According to the apex bank data, the auction, which initially offered N500 billion across two maturities, attracted total bids of nearly N1.4 trillion.

This indicates that investors sought to take advantage of high-yield government instruments amid rising inflation and expanding money supply.

The move by the CBN to raise funds from OMO affirms its aggressive monetary tightening stance aimed at mopping up excess liquidity and cooling inflationary pressures that have persisted despite elevated interest rates and a record-high cash reserve ratio.

Accordingly, the most in-demand instrument at the auction was the 319-day OMO bill, maturing on March 10, 2026.

It drew a total subscription of N1.062 trillion, more than four times the CBN’s offer of N250 billion. The central bank eventually allotted N688.30 billion at a stop rate of 22.73 percent, with bid rates ranging between 20.39 percent and 23.75 percent.
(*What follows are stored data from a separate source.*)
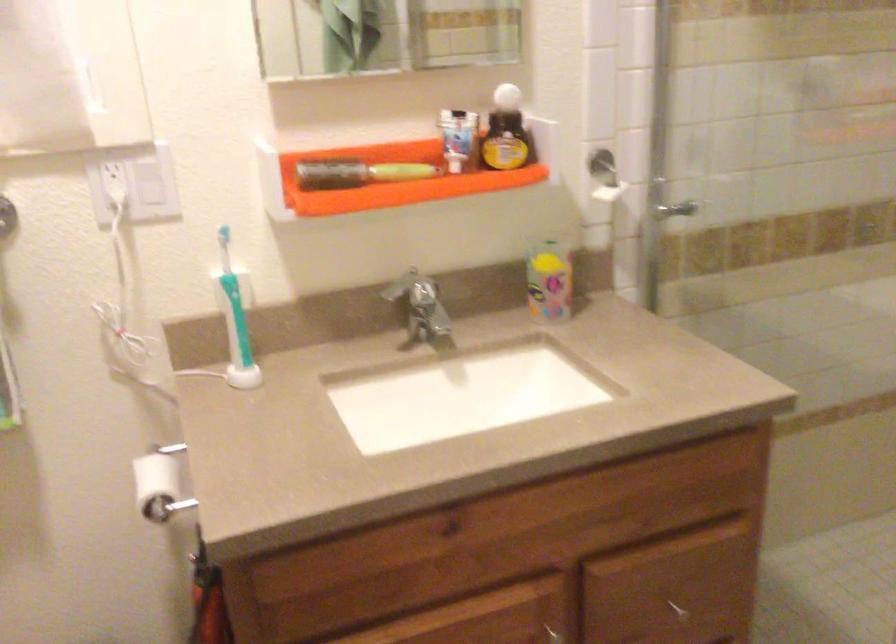
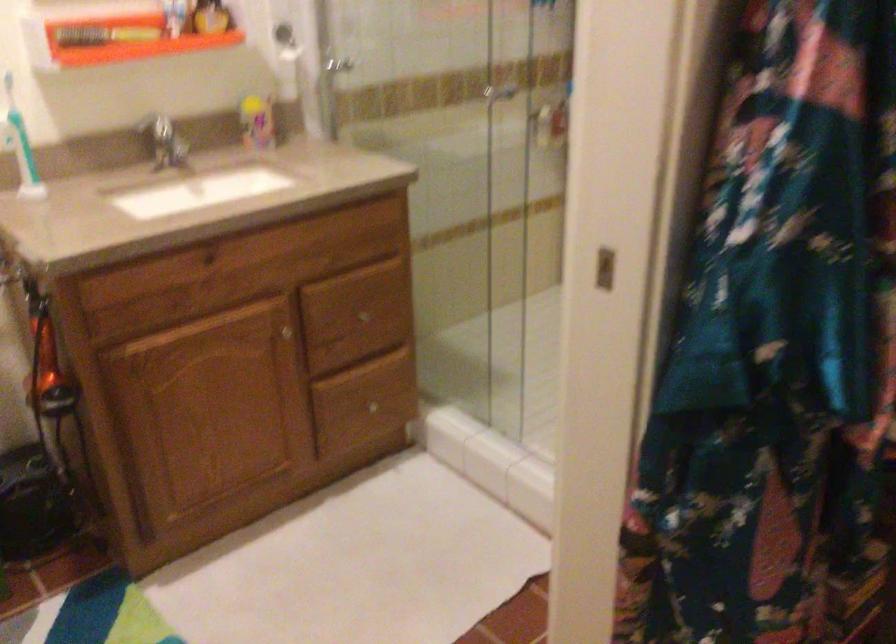
Question: How did the camera likely rotate?

Choices:
 (A) Left
 (B) Right
 (C) Up
 (D) Down

Answer: (B)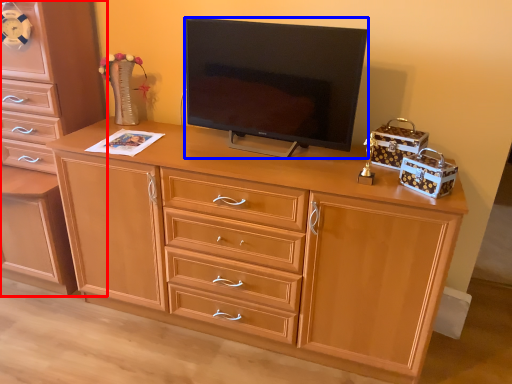
Question: Which object appears farthest to the camera in this image, chest of drawers (highlighted by a red box) or television (highlighted by a blue box)?

Choices:
 (A) chest of drawers
 (B) television

Answer: (A)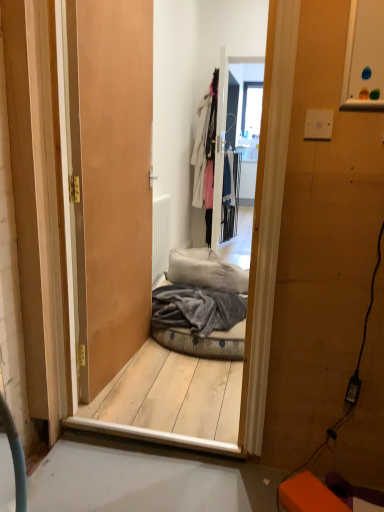
You are a GUI agent. You are given a task and a screenshot of the screen. Output one action in this format:
    pyautogui.click(x=<x>, y=<y>)
    Task: Click on the white cotton coat at upper center
    This screenshot has height=512, width=384.
    Given the screenshot: What is the action you would take?
    pyautogui.click(x=205, y=145)

You are a GUI agent. You are given a task and a screenshot of the screen. Output one action in this format:
    pyautogui.click(x=<x>, y=<y>)
    Task: Click on the gray fleece blanket at center
    
    Given the screenshot: What is the action you would take?
    pyautogui.click(x=196, y=309)

In order to click on wooden door at center in this screenshot , I will do `click(111, 179)`.

Looking at this image, considering the relative positions of white matte radiator at center and transparent glass window at upper center in the image provided, is white matte radiator at center to the left or to the right of transparent glass window at upper center?

In the image, white matte radiator at center appears on the left side of transparent glass window at upper center.

Which of these two, white matte radiator at center or transparent glass window at upper center, stands taller?

transparent glass window at upper center.

In the image, is white matte radiator at center positioned in front of or behind transparent glass window at upper center?

In the image, white matte radiator at center appears in front of transparent glass window at upper center.

Could you tell me if white matte radiator at center is turned towards transparent glass window at upper center?

No, white matte radiator at center is not turned towards transparent glass window at upper center.

Does gray fleece blanket at center turn towards transparent glass window at upper center?

No, gray fleece blanket at center is not aimed at transparent glass window at upper center.

What's the angular difference between gray fleece blanket at center and transparent glass window at upper center's facing directions?

The facing directions of gray fleece blanket at center and transparent glass window at upper center are 2.52 degrees apart.

This screenshot has height=512, width=384. In order to click on material on the left side of transparent glass window at upper center in this screenshot , I will do coord(196,309).

How much distance is there between gray fleece blanket at center and transparent glass window at upper center?

gray fleece blanket at center and transparent glass window at upper center are 2.62 meters apart.

Considering the relative positions of velvet grey pet bed at center and transparent glass window at upper center in the image provided, is velvet grey pet bed at center to the right of transparent glass window at upper center from the viewer's perspective?

In fact, velvet grey pet bed at center is to the left of transparent glass window at upper center.

Which object is thinner, velvet grey pet bed at center or transparent glass window at upper center?

transparent glass window at upper center is thinner.

Is transparent glass window at upper center completely or partially inside velvet grey pet bed at center?

That's incorrect, transparent glass window at upper center is not inside velvet grey pet bed at center.

Would you consider velvet grey pet bed at center to be distant from transparent glass window at upper center?

velvet grey pet bed at center is far away from transparent glass window at upper center.

Is velvet grey pet bed at center not inside white matte radiator at center?

Absolutely, velvet grey pet bed at center is external to white matte radiator at center.

Is velvet grey pet bed at center positioned far away from white matte radiator at center?

velvet grey pet bed at center is actually quite close to white matte radiator at center.

From a real-world perspective, which is physically below, velvet grey pet bed at center or white matte radiator at center?

In real-world perspective, velvet grey pet bed at center is lower.

Can you confirm if velvet grey pet bed at center is smaller than white matte radiator at center?

Actually, velvet grey pet bed at center might be larger than white matte radiator at center.

Considering the sizes of transparent glass window at upper center and white matte radiator at center in the image, is transparent glass window at upper center wider or thinner than white matte radiator at center?

In the image, transparent glass window at upper center appears to be wider than white matte radiator at center.

From the image's perspective, who appears lower, transparent glass window at upper center or white matte radiator at center?

white matte radiator at center is shown below in the image.

Considering the sizes of transparent glass window at upper center and white matte radiator at center in the image, is transparent glass window at upper center taller or shorter than white matte radiator at center?

Clearly, transparent glass window at upper center is taller compared to white matte radiator at center.

How many degrees apart are the facing directions of transparent glass window at upper center and white matte radiator at center?

transparent glass window at upper center and white matte radiator at center are facing 91 degrees away from each other.

Is white cotton coat at upper center next to gray fleece blanket at center?

No, white cotton coat at upper center is not in contact with gray fleece blanket at center.

Based on the photo, is white cotton coat at upper center looking in the opposite direction of gray fleece blanket at center?

No, white cotton coat at upper center is not facing away from gray fleece blanket at center.

Considering the relative sizes of white cotton coat at upper center and gray fleece blanket at center in the image provided, is white cotton coat at upper center taller than gray fleece blanket at center?

Correct, white cotton coat at upper center is much taller as gray fleece blanket at center.

Which is closer to the camera, (206, 94) or (152, 316)?

The point (152, 316) is more forward.

Are wooden door at center and white cotton coat at upper center beside each other?

wooden door at center is not next to white cotton coat at upper center, and they're not touching.

Could you tell me if wooden door at center is facing white cotton coat at upper center?

No, wooden door at center is not turned towards white cotton coat at upper center.

Considering the relative positions of wooden door at center and white cotton coat at upper center in the image provided, is wooden door at center behind white cotton coat at upper center?

No, wooden door at center is in front of white cotton coat at upper center.

In the scene shown: Who is bigger, wooden door at center or white cotton coat at upper center?

white cotton coat at upper center.

Image resolution: width=384 pixels, height=512 pixels. What are the coordinates of `window above the white matte radiator at center (from a real-world perspective)` in the screenshot? It's located at (251, 109).

This screenshot has width=384, height=512. Find the location of `material below the transparent glass window at upper center (from a real-world perspective)`. material below the transparent glass window at upper center (from a real-world perspective) is located at coordinates (196, 309).

When comparing their distances from wooden door at center, does velvet grey pet bed at center or transparent glass window at upper center seem closer?

Based on the image, velvet grey pet bed at center appears to be nearer to wooden door at center.

Which object lies further to the anchor point white cotton coat at upper center, wooden door at center or transparent glass window at upper center?

wooden door at center is further to white cotton coat at upper center.

Considering their positions, is transparent glass window at upper center positioned closer to white cotton coat at upper center than wooden door at center?

transparent glass window at upper center is closer to white cotton coat at upper center.

Estimate the real-world distances between objects in this image. Which object is closer to gray fleece blanket at center, transparent glass window at upper center or wooden door at center?

wooden door at center is closer to gray fleece blanket at center.

Looking at the image, which one is located further to white matte radiator at center, gray fleece blanket at center or transparent glass window at upper center?

transparent glass window at upper center.

From the image, which object appears to be nearer to white matte radiator at center, white cotton coat at upper center or velvet grey pet bed at center?

velvet grey pet bed at center is closer to white matte radiator at center.

Looking at the image, which one is located closer to white matte radiator at center, white cotton coat at upper center or gray fleece blanket at center?

The object closer to white matte radiator at center is gray fleece blanket at center.

Considering their positions, is white cotton coat at upper center positioned further to gray fleece blanket at center than white matte radiator at center?

white cotton coat at upper center is positioned further to the anchor gray fleece blanket at center.

Find the location of a particular element. bed between wooden door at center and transparent glass window at upper center in the front-back direction is located at coordinates (202, 306).

This screenshot has height=512, width=384. What are the coordinates of `material positioned between wooden door at center and transparent glass window at upper center from near to far` in the screenshot? It's located at (196, 309).

Identify the location of clothing between wooden door at center and transparent glass window at upper center in the front-back direction. The image size is (384, 512). (205, 145).

The height and width of the screenshot is (512, 384). Identify the location of bed between gray fleece blanket at center and white matte radiator at center in the front-back direction. (202, 306).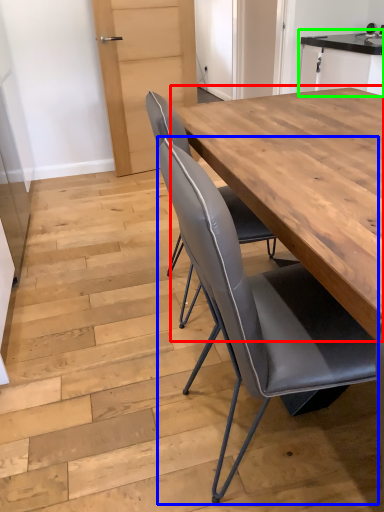
Question: Based on their relative distances, which object is farther from table (highlighted by a red box)? Choose from chair (highlighted by a blue box) and cabinetry (highlighted by a green box).

Choices:
 (A) chair
 (B) cabinetry

Answer: (B)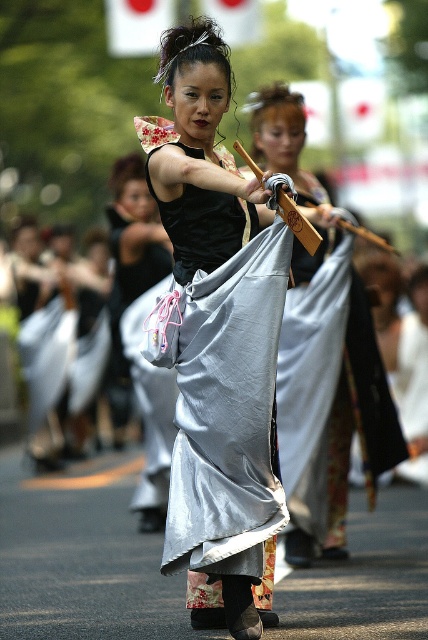
You are a costume designer preparing for a performance. You need to ensure that the silvery satin kimono at center and the silvery fabric skirt at center can be worn together without overlapping. Given their widths, which one should be placed closer to the body to avoid overlap?

The silvery fabric skirt at center has a smaller width than the silvery satin kimono at center. To avoid overlap, the silvery fabric skirt at center should be placed closer to the body, while the wider silvery satin kimono at center is worn over it.

You are a photographer positioned at the center of the scene. You want to take a photo that includes both the point at coordinates point (382,381) and point (127,244). However, you need to ensure that neither of these points is blocked by any part of the performer or the staff. Based on their spatial relationship, which point should you prioritize placing closer to the front of the frame to avoid obstruction?

Point (382,381) should be placed closer to the front of the frame because it is already in front of point (127,244). This positioning will help prevent the performer or staff from blocking it, as the closer point is less likely to be obscured by foreground elements.

You are a photographer trying to capture the main performer in the vibrant street performance. You notice the satin silver kimono at center and the silvery fabric skirt at center. Which one is closer to the camera?

The satin silver kimono at center is closer to the camera because it is in front of the silvery fabric skirt at center.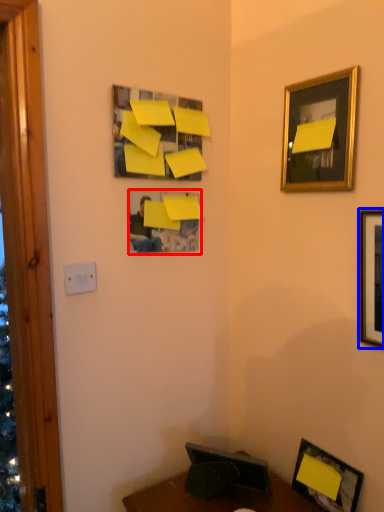
Question: Which object is closer to the camera taking this photo, picture frame (highlighted by a red box) or picture frame (highlighted by a blue box)?

Choices:
 (A) picture frame
 (B) picture frame

Answer: (B)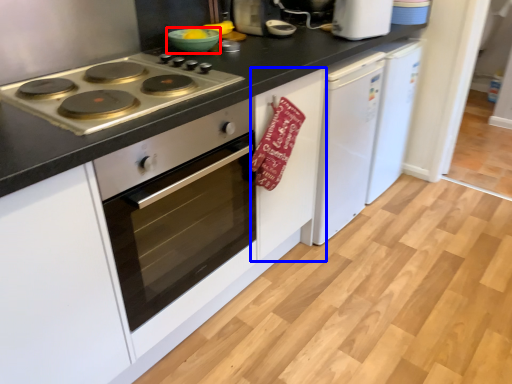
Question: Which object appears farthest to the camera in this image, bowl (highlighted by a red box) or cabinetry (highlighted by a blue box)?

Choices:
 (A) bowl
 (B) cabinetry

Answer: (A)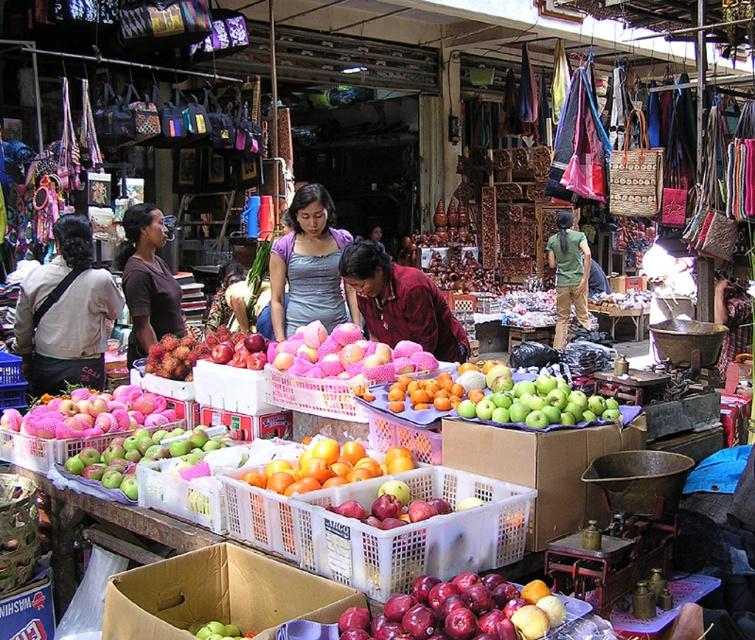
Question: Can you confirm if green cardboard box at center is smaller than purple matte shirt at center?

Choices:
 (A) no
 (B) yes

Answer: (B)

Question: Is cardboard box filled with apples at center positioned behind brown fabric shirt at center?

Choices:
 (A) no
 (B) yes

Answer: (A)

Question: Which point is closer to the camera taking this photo?

Choices:
 (A) (424, 404)
 (B) (116, 602)

Answer: (B)

Question: Does purple matte shirt at center appear over green cotton shirt at center?

Choices:
 (A) no
 (B) yes

Answer: (A)

Question: Which point is closer to the camera?

Choices:
 (A) (134, 353)
 (B) (251, 625)
 (C) (220, 342)

Answer: (B)

Question: Which point is farther to the camera?

Choices:
 (A) green matte apples at center
 (B) matte black shirt at left
 (C) green cardboard box at center

Answer: (B)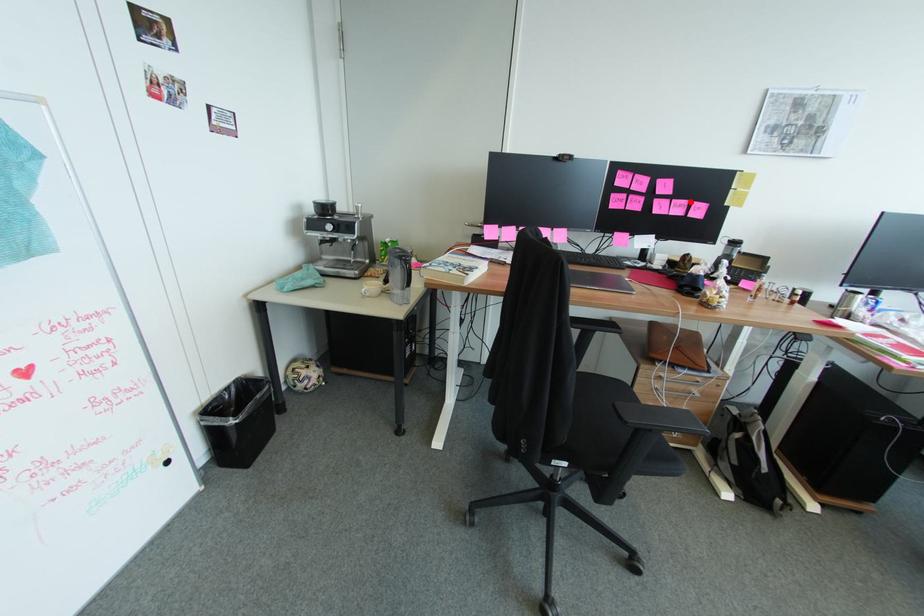
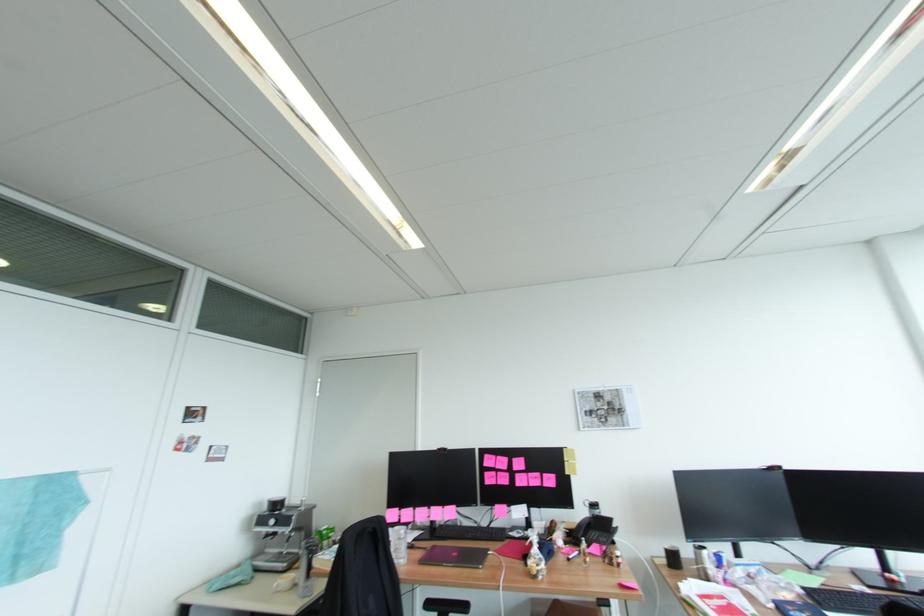
Question: I am providing you with two images of the same scene from different viewpoints. In image1, a red point is highlighted. Considering the same 3D point in image2, which of the following is correct?

Choices:
 (A) It is closer
 (B) It is farther

Answer: (B)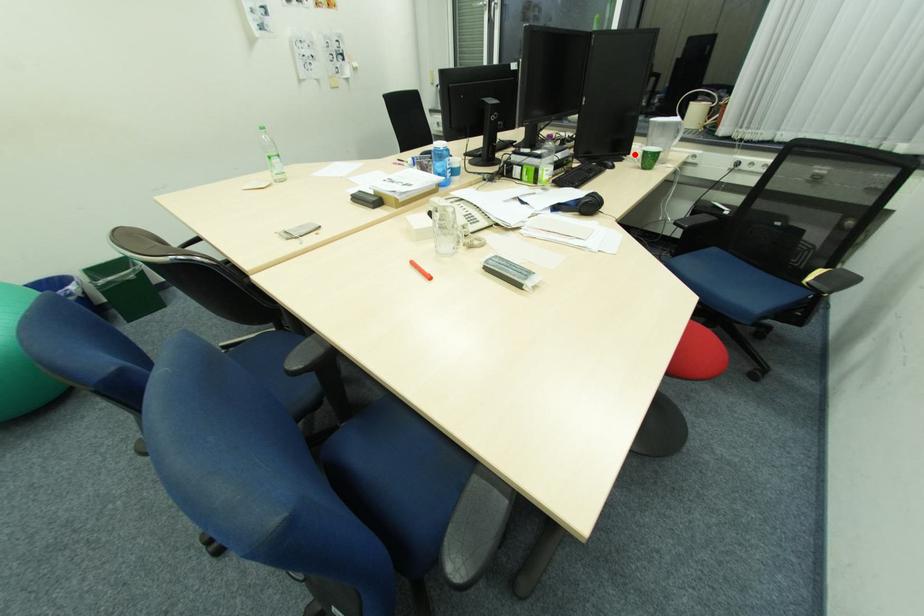
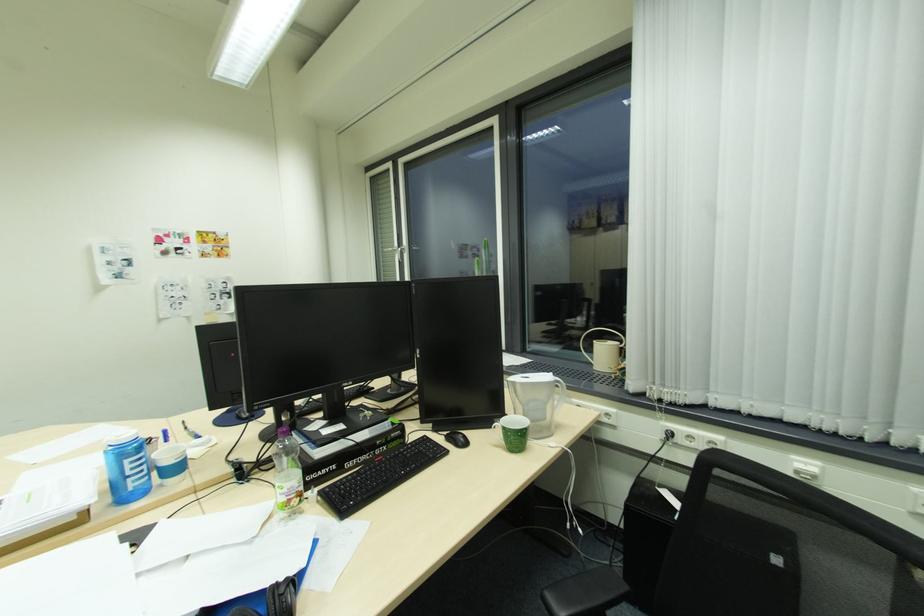
Question: I am providing you with two images of the same scene from different viewpoints. A red point is marked on the first image. Is the red point's position out of view in image 2?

Similarly, the 298-day bill, maturing on February 17, 2026, also performed strongly. It received bids totalling N329.54 billion versus the same N250 billion on offer. The CBN allotted N319.54 billion at a stop rate of 22.37 percent, with bid rates falling between 20.45 percent and 23.75 percent.

In total, the apex bank raised N1.008 trillion, more than double its initial offer.